Task requirements. Below are entries; copy exactly the lines from the one with "started with XCP" through the one with "Learn about XCP", both included, and leave out the rest.

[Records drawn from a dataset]
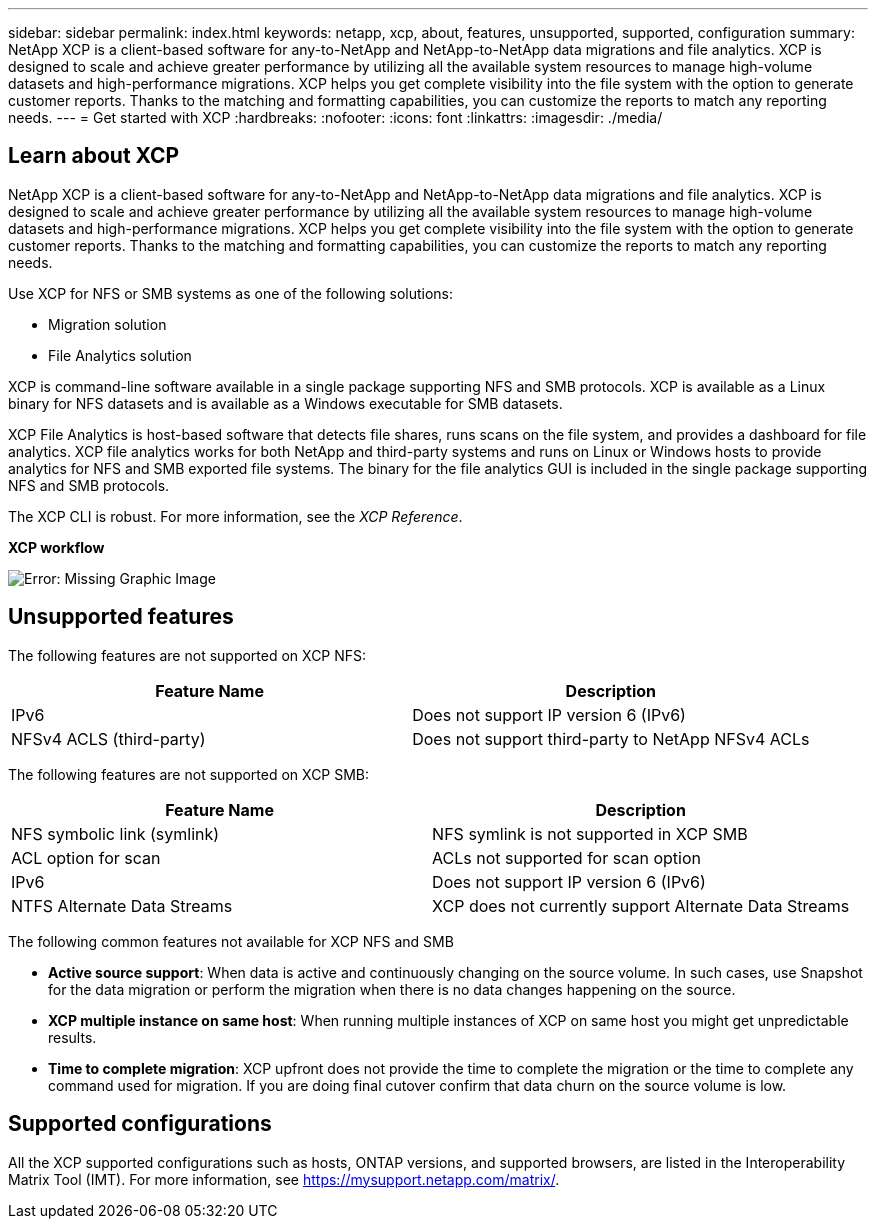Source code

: ---
sidebar: sidebar
permalink: index.html
keywords: netapp, xcp, about, features, unsupported, supported, configuration
summary: NetApp XCP is a client-based software for any-to-NetApp and NetApp-to-NetApp data migrations and file analytics. XCP is designed to scale and achieve greater performance by utilizing all the available system resources to manage high-volume datasets and high-performance migrations. XCP helps you get complete visibility into the file system with the option to generate customer reports. Thanks to the matching and formatting capabilities, you can customize the reports to match any reporting needs.
---
= Get started with XCP
:hardbreaks:
:nofooter:
:icons: font
:linkattrs:
:imagesdir: ./media/

== Learn about XCP

NetApp XCP is a client-based software for any-to-NetApp and NetApp-to-NetApp data migrations and file analytics. XCP is designed to scale and achieve greater performance by utilizing all the available system resources to manage high-volume datasets and high-performance migrations. XCP helps you get complete visibility into the file system with the option to generate customer reports. Thanks to the matching and formatting capabilities, you can customize the reports to match any reporting needs.

Use XCP for NFS or SMB systems as one of the following solutions:

*	Migration solution
*	File Analytics solution

XCP is command-line software available in a single package supporting NFS and SMB protocols. XCP is available as a Linux binary for NFS datasets and is available as a Windows executable for SMB datasets.

XCP File Analytics is host-based software that detects file shares, runs scans on the file system, and provides a dashboard for file analytics. XCP file analytics works for both NetApp and third-party systems and runs on Linux or Windows hosts to provide analytics for NFS and SMB exported file systems. The binary for the file analytics GUI is included in the single package supporting NFS and SMB protocols.

The XCP CLI is robust. For more information, see the _XCP Reference_.

*XCP workflow*

image:xcp_image1.png[Error: Missing Graphic Image]

== Unsupported features

The following features are not supported on XCP NFS:

|===
|Feature Name |Description

|IPv6
|Does not support IP version 6 (IPv6)
|NFSv4 ACLS (third-party)
|Does not support third-party to NetApp NFSv4 ACLs
|===

The following features are not supported on XCP SMB:

|===
|Feature Name |Description

|NFS symbolic link (symlink)
|NFS symlink is not supported in XCP SMB
|ACL option for scan
|ACLs not supported for scan option
|IPv6
|Does not support IP version 6 (IPv6)
|NTFS Alternate Data Streams
|XCP does not currently support Alternate Data Streams
|===

The following common features not available for XCP NFS and SMB

* *Active source support*: When data is active and continuously changing on the source volume. In such cases, use Snapshot for the data migration or perform the migration when there is no data changes happening on the source.
*	*XCP multiple instance on same host*: When running multiple instances of XCP on same host you might get unpredictable results.
*	*Time to complete migration*: XCP upfront does not provide the time to complete the migration or the time to complete any command used for migration. If you are doing final cutover confirm that data churn on the source volume is low.

== Supported configurations
All the XCP supported configurations such as hosts, ONTAP versions, and supported browsers, are listed in the Interoperability Matrix Tool (IMT). For more information, see https://mysupport.netapp.com/matrix/.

Output for this exercise.
= Get started with XCP
:hardbreaks:
:nofooter:
:icons: font
:linkattrs:
:imagesdir: ./media/

== Learn about XCP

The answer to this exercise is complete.